Kitty und die Herren

KittyHoff und Band (4)

Kitty traf die 3 Herren eines schönen Tages im Wald. Besser gesagt im Großstadtdschungel Berlin. Es wurde gesummt, gezupft, geklimpert und getrommelt … hinein in eine große musikalische Liebe mit Zukunft, Lakonie und Laune à la chanson berlinoise. Wie das aktuell klingt, könnt ihr hören unter: Ohrenrauschen »

Vita

Die Berliner Sängerin und Songschreiberin Kitty Hoff gilt als Erneuerin des deutschen JazzChansons: Intelligent, bescheiden und mit einem Hang zum Skurrilen kombiniert sie Jazz und Pop und nochwas zu einem originellen Mix, mit dem sie weit aus der deutschen Musikszene herausragt.

Nach ihrem Studium in Gesang, Schauspiel und Tanz in Wien und Essen (Folkwanghochschule) zieht es sie nach Berlin. Dort wird sie zweimalige Preisträgerin im „Bundeswettbewerb Gesang Berlin“ (Sparte Chanson / Song) und erhält 2005 von der Berliner Senatsverwaltung ein Tonstudio-Stipendium. Kitty Hoff nimmt Meisterkurse (u.a. bei der Brecht-Diseuse Gisela May, Kurt-Weill-Fest Dessau) und trifft 4 fabelhafte Musiker, die unter dem Namen Forêt-Noire rasch die Begleitband der Künstlerin stellen. Die gemeinsam aufgenommenen Songs erregen schnell die Aufmerksamkeit des Labels EMI / Virgin, das sie unter Vertrag nimmt.
Es entstehen 2 Alben („Rauschen“ 2005 und „Blick ins Tal“ 2007), bevor Kitty und die Herren dann bei EMI / Blue Note einziehen und 2009 mit „Zuhause“ ihr 3. Album präsentieren, das u.a. ein reizendes deutsch-französisches Duett mit dem Chanson-Star Coralie Clément (Paris) enthält.

Die Presse reagiert von Beginn an begeistert, denn endlich traut sich jemand, das etwas angestaubte Chanson-Genre mit frischen Melodien und intelligenten Texten zu modernisieren. „La Hoff“ wird mit Preisen nahezu überhäuft und erhält u.a. die Förderung durch das Goethe-Institut (2006) und den Förderpreis der „Liederbestenliste für das deutschsprachige Lied“ (2006).
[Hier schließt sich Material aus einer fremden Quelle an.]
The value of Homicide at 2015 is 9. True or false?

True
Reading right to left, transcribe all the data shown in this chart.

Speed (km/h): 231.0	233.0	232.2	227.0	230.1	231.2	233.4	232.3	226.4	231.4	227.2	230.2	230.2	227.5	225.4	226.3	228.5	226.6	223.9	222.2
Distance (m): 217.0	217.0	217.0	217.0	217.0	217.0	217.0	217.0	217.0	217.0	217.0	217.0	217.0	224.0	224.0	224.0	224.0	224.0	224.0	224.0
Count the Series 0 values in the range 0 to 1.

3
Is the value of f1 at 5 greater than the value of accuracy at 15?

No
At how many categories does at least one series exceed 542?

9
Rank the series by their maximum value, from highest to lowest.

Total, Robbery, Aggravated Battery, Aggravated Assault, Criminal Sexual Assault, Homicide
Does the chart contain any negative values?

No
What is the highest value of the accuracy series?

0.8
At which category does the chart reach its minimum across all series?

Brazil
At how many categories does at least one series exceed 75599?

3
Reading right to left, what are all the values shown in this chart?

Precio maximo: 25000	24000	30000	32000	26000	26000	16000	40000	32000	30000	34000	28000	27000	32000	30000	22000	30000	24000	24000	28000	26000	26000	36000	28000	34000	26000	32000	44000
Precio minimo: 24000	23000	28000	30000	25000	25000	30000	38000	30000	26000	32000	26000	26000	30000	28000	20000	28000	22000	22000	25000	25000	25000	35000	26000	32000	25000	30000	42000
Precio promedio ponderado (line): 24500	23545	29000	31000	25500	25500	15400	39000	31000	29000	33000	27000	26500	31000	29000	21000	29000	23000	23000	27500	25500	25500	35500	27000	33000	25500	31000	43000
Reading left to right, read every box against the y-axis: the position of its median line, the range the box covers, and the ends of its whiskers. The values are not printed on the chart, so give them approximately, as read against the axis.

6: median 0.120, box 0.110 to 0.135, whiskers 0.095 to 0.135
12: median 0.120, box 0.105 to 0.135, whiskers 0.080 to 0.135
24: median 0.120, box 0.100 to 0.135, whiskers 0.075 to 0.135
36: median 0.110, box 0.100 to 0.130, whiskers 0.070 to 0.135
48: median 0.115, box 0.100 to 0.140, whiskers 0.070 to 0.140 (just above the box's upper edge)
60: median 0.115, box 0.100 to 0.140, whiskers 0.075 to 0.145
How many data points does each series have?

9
Einstimmig entscheidet sich 2008 auch die Jury des renommierten „Lale-Andersen-Preises“ für Kitty Hoff als Preisträgerin.

Unter dem Titel „Curiose Geschichten“ veröffentlicht Kitty Hoff mit Forêt-Noire 2010 ihr 4. Album und wechselt gleichzeitig vom großen Plattenlabel zum hauseigenen Label ihrer Konzertagentur. Auch musikalisch beschreitet sie neue Wege, indem sie die „Kinderszenen“ des romantischen Komponisten Robert Schumanns mit ihrem unnachahmlichen Stil zum swingen bringt. Dass sie dem Original trotzdem treu bleibt, konnte sie beim Schumannfest in Zwickau unter Beweis stellen, und auch die anschließenden Live-Auftritte beim Rheingau Musik Festival, dem Braunschweig Classix Festival oder im Gewandhaus Leipzig haben gezeigt, dass Kitty Hoff und Forêt-Noire schubladenübergreifend große Wellen schlagen. So lobt die Wochenzeitung DIE ZEIT 2013: „Kitty Hoff und ihre Band Forêt-Noire sind in aller Munde. Und das zu Recht. […] Subtil, humorvoll, lyrisch, klug.“ – und lädt sie mit ihrem ersten Album ein in die hauseigene Genuss-Edition „Chansons du Monde“, als einzige deutschsprachige Künstlerin zwischen Patricia Kaas, Benjamin Biolay, ZAZ, Misia und J.-J. Goldman.
Im Januar 2013 folgt dann das von Presse und Fans gleichermaßen wohlbeachtete 5. Album „Argonautenfahrt“ beim Hamburger Label Herzogrecords, sowie Ende Februar 2016 das Album “Plot Point Sieben” mit dem sie gemeinsam mit ihrer Band ab Herbst 2016 auf Tour ist.